#### CONSIGNES DE TRAVAIL:
**A)** Répondez aux questions suivantes à partir de l'extrait sur le conflit au Tigré :
(i) Quel nom les forces rebelles portent-elles ?
(ii) À quel moment Abiy Ahmed a-t-il envoyé l'armée au Tigré ?
(iii) Quelle ville a été prise le 28 novembre ?
**B)** Poursuivez l'extrait sur le conflit au Tigré à partir de sa dernière phrase.

#### EXTRAIT RETENU:

L’ONU exhorte également les forces rebelles, baptisées Forces de défense du Tigré, « à approuver immédiatement et complètement le cessez-le-feu » décrété par le gouvernement éthiopien dans la région, a déclaré la secrétaire générale adjointe de l’ONU pour les Affaires politiques, Rosemary DiCarlo.
« Un cessez-le-feu observé par toutes les parties faciliterait non seulement la fourniture d’une aide humanitaire, mais serait également un point de départ pour les efforts politiques nécessaires pour tracer une voie de sortie de crise », a-t-elle ajouté.
Le Premier ministre Abiy Ahmed, prix Nobel de la paix 2019, avait envoyé l’armée au Tigré début novembre 2020 pour capturer les dirigeants du TPLF, qu’il accusait d’avoir orchestré des attaques contre des bases militaires fédérales.
5,2 millions de personnes nécessitent une aide alimentaire d’urgence
Abiy Ahmed a proclamé la victoire après la prise de Mekele le 28 novembre, mais les combats n’ont jamais cessé entre les forces pro-TPLF et l’armée éthiopienne, épaulée par des troupes des autorités régionales voisines de l’Amhara et l’armée de l’Erythrée.

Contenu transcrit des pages
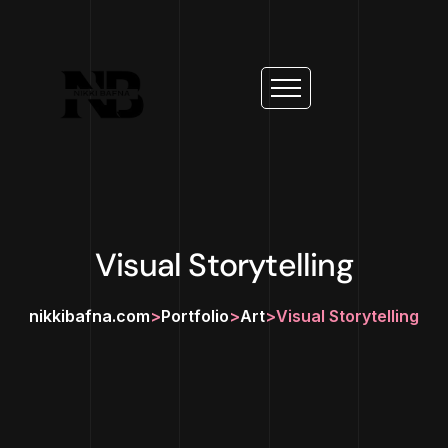
Visual Storytelling
nikkibafna.com
>
Portfolio
>
Art
>
Visual Storytelling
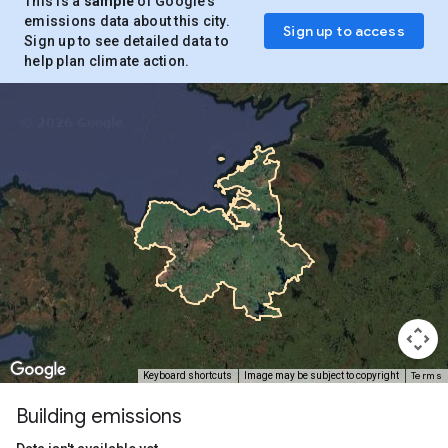
This is a
sample
of Google’s
emissions data about this city.
Sign up to access
Sign up to see detailed data to
help plan climate action.
Terms
Keyboard shortcuts
Image may be subject to copyright
Building emissions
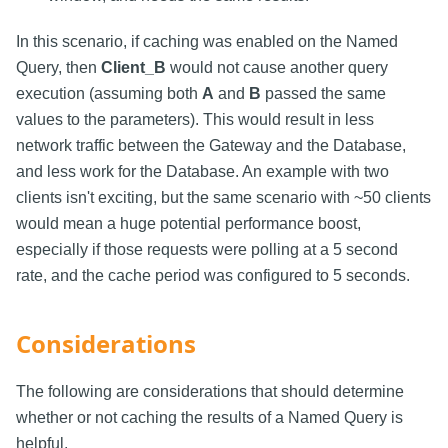
In this scenario, if caching was enabled on the Named
Query, then
Client_B
would not cause another query
execution (assuming both
A
and
B
passed the same
values to the parameters). This would result in less
network traffic between the Gateway and the Database,
and less work for the Database. An example with two
clients isn't exciting, but the same scenario with ~50 clients
would mean a huge potential performance boost,
especially if those requests were polling at a 5 second
rate, and the cache period was configured to 5 seconds.
Considerations
The following are considerations that should determine
whether or not caching the results of a Named Query is
helpful.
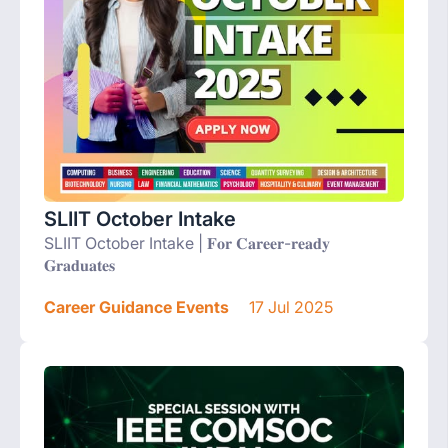
SLIIT October Intake
SLIIT October Intake | 𝐅𝐨𝐫 𝐂𝐚𝐫𝐞𝐞𝐫-𝐫𝐞𝐚𝐝𝐲
𝐆𝐫𝐚𝐝𝐮𝐚𝐭𝐞𝐬
Career Guidance Events
17 Jul 2025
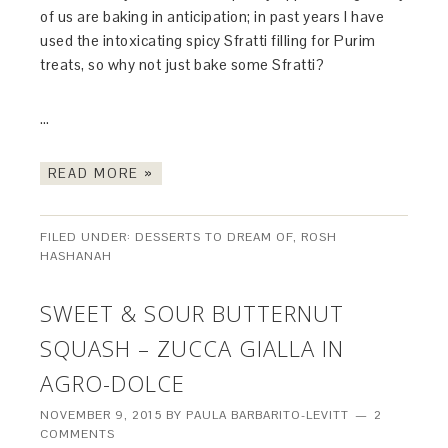
of us are baking in anticipation; in past years I have
used the intoxicating spicy Sfratti filling for Purim
treats, so why not just bake some Sfratti?
…
READ MORE »
FILED UNDER:
DESSERTS TO DREAM OF
,
ROSH
HASHANAH
SWEET & SOUR BUTTERNUT
SQUASH – ZUCCA GIALLA IN
AGRO-DOLCE
NOVEMBER 9, 2015
BY
PAULA BARBARITO-LEVITT
2
COMMENTS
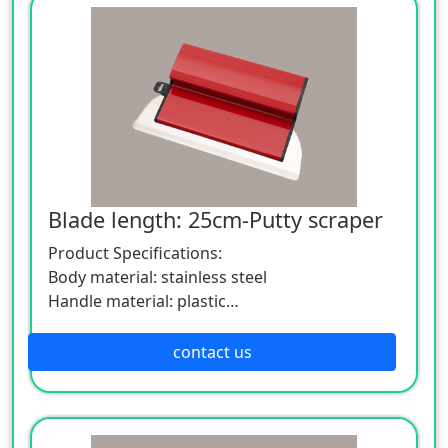
to serve you sincerely.
Blade length: 25cm-Putty scraper
Product Specifications:
Body material: stainless steel
Handle material: plastic
Specification: Length 25cm width 15cm
If you want to know more about the
contact us
application and parameters of the product,
please feel free to contact us. We are willing
to serve you sincerely.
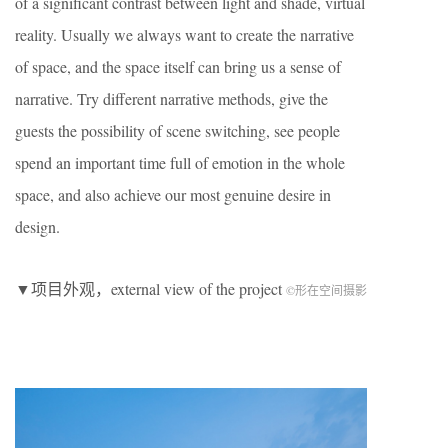
of a significant contrast between light and shade, virtual
reality. Usually we always want to create the narrative
of space, and the space itself can bring us a sense of
narrative. Try different narrative methods, give the
guests the possibility of scene switching, see people
spend an important time full of emotion in the whole
space, and also achieve our most genuine desire in
design.
▼项目外观，external view of the project
©形在空间摄影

#### RÉPONSES PAR TÂCHE:
**A)**
(i) Forces de défense du Tigré
(ii) Début novembre 2020
(iii) Mekele

**B)**
La guerre a plongé la région dans une situation humanitaire dramatique. Selon le PAM, 5,2 millions de personnes, soit 91% de la population du Tigré, ont besoin d’une aide alimentaire d’urgence. L’agence onusienne a indiqué vendredi avoir repris ses opérations d’aide après une pause de deux jours, espérant atteindre 30 000 personnes « d’ici le week-end ». Mais elle a déploré que deux ponts majeurs menant au Tigré aient été détruits, affirmant que « des vies seront perdues si les routes d’approvisionnement vers le Tigré ne s’ouvrent pas complètement et si les parties prenantes au conflit continuent de perturber ou de mettre en danger la libre circulation » de l’aide.
Plusieurs pays, dont les États-Unis, l’Irlande et le Royaume-Uni, à l’origine de la réunion du Conseil de sécurité dont ne voulaient pas les Africains ont aussi fait valoir que les accès humanitaires devaient être sans entraves.
Dans ses discussions avec les diplomates, Demeke Mekonnen a répété que le cessez-le-feu avait été décrété pour permettre la distribution d’aide humanitaire et le travail des cultures. Mais avec l’électricité et les télécommunications coupées, les vols suspendus et la plupart des routes de la région désormais impraticables, responsables onusiens et diplomates craignent que la situation n’empire.
Le gouvernement prêt à dialoguer pour résoudre la crise ?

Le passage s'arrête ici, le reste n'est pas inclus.